(Dataset items)
+++

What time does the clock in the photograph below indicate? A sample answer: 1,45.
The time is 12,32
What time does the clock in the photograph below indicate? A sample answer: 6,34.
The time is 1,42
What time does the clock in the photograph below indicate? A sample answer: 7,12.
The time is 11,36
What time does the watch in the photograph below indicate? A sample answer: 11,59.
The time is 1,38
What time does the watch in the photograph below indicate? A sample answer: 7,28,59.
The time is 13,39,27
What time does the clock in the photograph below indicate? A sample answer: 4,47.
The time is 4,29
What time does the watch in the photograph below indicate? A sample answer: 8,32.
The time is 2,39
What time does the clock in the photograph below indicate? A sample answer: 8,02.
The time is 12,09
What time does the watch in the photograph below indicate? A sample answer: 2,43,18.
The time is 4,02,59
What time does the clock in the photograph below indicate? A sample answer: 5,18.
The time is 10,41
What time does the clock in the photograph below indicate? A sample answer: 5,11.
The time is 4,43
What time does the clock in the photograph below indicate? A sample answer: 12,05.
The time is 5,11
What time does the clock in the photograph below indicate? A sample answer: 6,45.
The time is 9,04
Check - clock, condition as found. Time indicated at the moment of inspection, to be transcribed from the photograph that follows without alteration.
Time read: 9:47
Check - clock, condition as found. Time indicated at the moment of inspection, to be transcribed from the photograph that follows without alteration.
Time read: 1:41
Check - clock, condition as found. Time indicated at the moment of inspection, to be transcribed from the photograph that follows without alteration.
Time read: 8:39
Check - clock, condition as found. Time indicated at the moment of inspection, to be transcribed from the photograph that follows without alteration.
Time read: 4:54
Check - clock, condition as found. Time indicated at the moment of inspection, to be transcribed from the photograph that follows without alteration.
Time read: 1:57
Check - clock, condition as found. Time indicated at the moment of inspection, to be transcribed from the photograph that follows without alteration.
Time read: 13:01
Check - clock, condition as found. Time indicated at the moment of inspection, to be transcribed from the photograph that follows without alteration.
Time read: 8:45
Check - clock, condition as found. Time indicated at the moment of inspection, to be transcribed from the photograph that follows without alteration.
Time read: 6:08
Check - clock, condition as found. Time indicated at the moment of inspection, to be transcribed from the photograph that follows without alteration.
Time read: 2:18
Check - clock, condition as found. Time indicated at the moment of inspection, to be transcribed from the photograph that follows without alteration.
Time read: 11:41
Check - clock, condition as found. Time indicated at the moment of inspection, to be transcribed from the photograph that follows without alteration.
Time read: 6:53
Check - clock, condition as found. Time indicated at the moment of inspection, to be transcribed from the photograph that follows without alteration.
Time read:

+++

» **GIVEN TASK**
Print every item above word for word, leaving nothing out and changing nothing.

» **ANSWER FOR THIS EXERCISE**
What time does the clock in the photograph below indicate? A sample answer: 1,45.
The time is 12,32
What time does the clock in the photograph below indicate? A sample answer: 6,34.
The time is 1,42
What time does the clock in the photograph below indicate? A sample answer: 7,12.
The time is 11,36
What time does the watch in the photograph below indicate? A sample answer: 11,59.
The time is 1,38
What time does the watch in the photograph below indicate? A sample answer: 7,28,59.
The time is 13,39,27
What time does the clock in the photograph below indicate? A sample answer: 4,47.
The time is 4,29
What time does the watch in the photograph below indicate? A sample answer: 8,32.
The time is 2,39
What time does the clock in the photograph below indicate? A sample answer: 8,02.
The time is 12,09
What time does the watch in the photograph below indicate? A sample answer: 2,43,18.
The time is 4,02,59
What time does the clock in the photograph below indicate? A sample answer: 5,18.
The time is 10,41
What time does the clock in the photograph below indicate? A sample answer: 5,11.
The time is 4,43
What time does the clock in the photograph below indicate? A sample answer: 12,05.
The time is 5,11
What time does the clock in the photograph below indicate? A sample answer: 6,45.
The time is 9,04
Check - clock, condition as found. Time indicated at the moment of inspection, to be transcribed from the photograph that follows without alteration.
Time read: 9:47
Check - clock, condition as found. Time indicated at the moment of inspection, to be transcribed from the photograph that follows without alteration.
Time read: 1:41
Check - clock, condition as found. Time indicated at the moment of inspection, to be transcribed from the photograph that follows without alteration.
Time read: 8:39
Check - clock, condition as found. Time indicated at the moment of inspection, to be transcribed from the photograph that follows without alteration.
Time read: 4:54
Check - clock, condition as found. Time indicated at the moment of inspection, to be transcribed from the photograph that follows without alteration.
Time read: 1:57
Check - clock, condition as found. Time indicated at the moment of inspection, to be transcribed from the photograph that follows without alteration.
Time read: 13:01
Check - clock, condition as found. Time indicated at the moment of inspection, to be transcribed from the photograph that follows without alteration.
Time read: 8:45
Check - clock, condition as found. Time indicated at the moment of inspection, to be transcribed from the photograph that follows without alteration.
Time read: 6:08
Check - clock, condition as found. Time indicated at the moment of inspection, to be transcribed from the photograph that follows without alteration.
Time read: 2:18
Check - clock, condition as found. Time indicated at the moment of inspection, to be transcribed from the photograph that follows without alteration.
Time read: 11:41
Check - clock, condition as found. Time indicated at the moment of inspection, to be transcribed from the photograph that follows without alteration.
Time read: 6:53
Check - clock, condition as found. Time indicated at the moment of inspection, to be transcribed from the photograph that follows without alteration.
Time read:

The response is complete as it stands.